New York City
Cate Blanchett returns to New York in a new translation of Jean Genet’s most popular play.
Have you ever gotten the feeling that you're starring in your own never-ending movie? If so, does that alter your behavior? French playwright Jean Genet examines the strangely common phenomenon of life imitating art in The Maids, which was revived by the Sydney Theatre Company last year in a new translation by Benedict Andrews and Andrew Upton. The production is now making its New York debut at New York City Center as part of the Lincoln Center Festival. This spitty, vulgar, and thoroughly enjoyable revival gets to the heart of Genet's tale while pumping fresh blood into the text.

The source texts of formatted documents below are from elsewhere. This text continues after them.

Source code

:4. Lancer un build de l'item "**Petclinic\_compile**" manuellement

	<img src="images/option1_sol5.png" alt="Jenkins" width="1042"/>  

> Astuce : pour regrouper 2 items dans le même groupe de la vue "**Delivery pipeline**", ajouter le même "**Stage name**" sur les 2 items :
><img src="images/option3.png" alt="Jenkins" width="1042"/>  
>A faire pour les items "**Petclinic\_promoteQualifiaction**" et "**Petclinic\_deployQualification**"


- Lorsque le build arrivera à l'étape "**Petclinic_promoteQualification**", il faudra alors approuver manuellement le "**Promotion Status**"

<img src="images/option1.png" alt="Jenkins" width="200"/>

Claire (Cate Blanchett) and Solange (Isabelle Huppert) are sisters and maids. While their Mistress (Elizabeth Debicki) is out, they act out elaborate confrontation fantasies in which one of the maids takes the role of Mistress and the other the vengeful, murderous maid. Getting carried away in foreplay, they never seem to make it to the deadly conclusion. After they break character (or do they?), Claire reveals that she has written a series of anonymous letters accusing the master of theft, landing him in jail. When he is released on bail, the maids fear they will be discovered and look for a way out.

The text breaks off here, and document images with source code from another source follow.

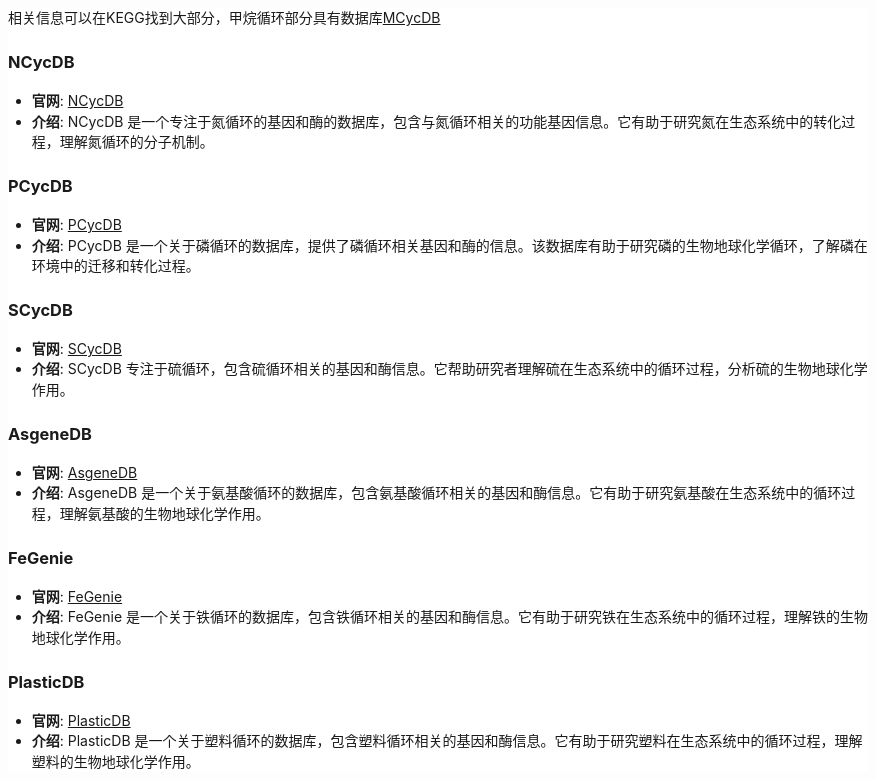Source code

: 相关信息可以在KEGG找到大部分，甲烷循环部分具有数据库[MCycDB](https://github.com/qichao1984/MCycDB)

### NCycDB
- **官网**: [NCycDB](https://github.com/Tu-Lab/NCyc)
- **介绍**: NCycDB 是一个专注于氮循环的基因和酶的数据库，包含与氮循环相关的功能基因信息。它有助于研究氮在生态系统中的转化过程，理解氮循环的分子机制。

### PCycDB
- **官网**: [PCycDB](https://github.com/ZengJiaxiong/Phosphorus-cycling-database)
- **介绍**: PCycDB 是一个关于磷循环的数据库，提供了磷循环相关基因和酶的信息。该数据库有助于研究磷的生物地球化学循环，了解磷在环境中的迁移和转化过程。

### SCycDB
- **官网**: [SCycDB](https://github.com/Tu-Lab/SCycDB)
- **介绍**: SCycDB 专注于硫循环，包含硫循环相关的基因和酶信息。它帮助研究者理解硫在生态系统中的循环过程，分析硫的生物地球化学作用。

### AsgeneDB
- **官网**: [AsgeneDB](https://github.com/Asgene/AsgeneDB)
- **介绍**: AsgeneDB 是一个关于氨基酸循环的数据库，包含氨基酸循环相关的基因和酶信息。它有助于研究氨基酸在生态系统中的循环过程，理解氨基酸的生物地球化学作用。

### FeGenie
- **官网**: [FeGenie](https://github.com/Arkadiy-Garber/FeGenie)
- **介绍**: FeGenie 是一个关于铁循环的数据库，包含铁循环相关的基因和酶信息。它有助于研究铁在生态系统中的循环过程，理解铁的生物地球化学作用。

### PlasticDB
- **官网**: [PlasticDB](https://plasticdb.org)
- **介绍**: PlasticDB 是一个关于塑料循环的数据库，包含塑料循环相关的基因和酶信息。它有助于研究塑料在生态系统中的循环过程，理解塑料的生物地球化学作用。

The set by Alice Babidge looks like the floor of an exclusive boutique in SoHo. A rack of clothes, carefully organized by color, extends across the upstage wall. Pristine white couches blow air-kisses to a cold glass coffee table. A bottle of Fiji water sits on the immaculate bed stand. The stage is dotted with bouquets of flowers, making the space resemble a particularly chic funeral parlor. Everywhere, there are logos and high-fashion labels, pulling the play firmly into the 21st century.
Of course, in the age of the nanny cam, Claire and Solange might not so easily carry out their make-believe sessions unobserved as they would in 1947, when the play was first produced. Director Benedict Andrews makes that readily apparent with the use of several hidden cameras, the feeds of which are projected on a large screen hanging above the stage. There are hidden cameras in the vanity mirror, above the bed, and even in the bathroom. Additionally, two cameramen rove beyond the transparent walls of the space, framing the maids' playtime in bizarre and unexpected ways. While making us feel more paranoid than Edward Snowden, this device also gives these very talented film actresses an opportunity to work their close-ups, as they would in any Hollywood film. Luke Smiles' dramatic classical underscoring solidifies this affect.
All three women play into the cinematic style with theatrical gusto, wildly gesturing and expectorating (often on each other). Blanchett, in particular, has a flair for dramatic mugging. She speaks with a deadly serious tone while grotesquely curling her eyelashes in the mirror. Of course, Claire is playing a role in this moment: that of her employer. Her character study is so detailed and spot-on. In a fairer world, Claire would be an actress rather than a maid.
Debicki enters the play midway, looking very much like Paris Hilton with her chunky glasses and garish fur. Her endless bloviating about her undying love for her man, accented by the occasional emotional outburst, has all the hallmarks of borderline personality disorder. She's an ideal candidate for that popular manifestation of our voyeuristic tendencies: reality TV.
While Blanchett and Debicki seem to be acting in a melodrama, Huppert is in a slapstick comedy. Crucially, she provides the comedic anchor for this very funny play. Her cartoonish physicality and happy-go-lucky line readings are hilarious. Blanchett and Debicki's tragic melancholy is made all the more ridiculous by comparison. You can't escape the sense that everyone is playing a role, propped up by delusions of grandeur and a grasp on reality that slipped away eons ago.
Andrews and Upton have gone for the jugular with their translation, eschewing the academic and literal for something that feels far more like a punch in the gut. It's also largely unprintable. Still, the fundamental theme — the power of pretend to influence our real lives — feels all the more prescient in 2014. This play has aged very well.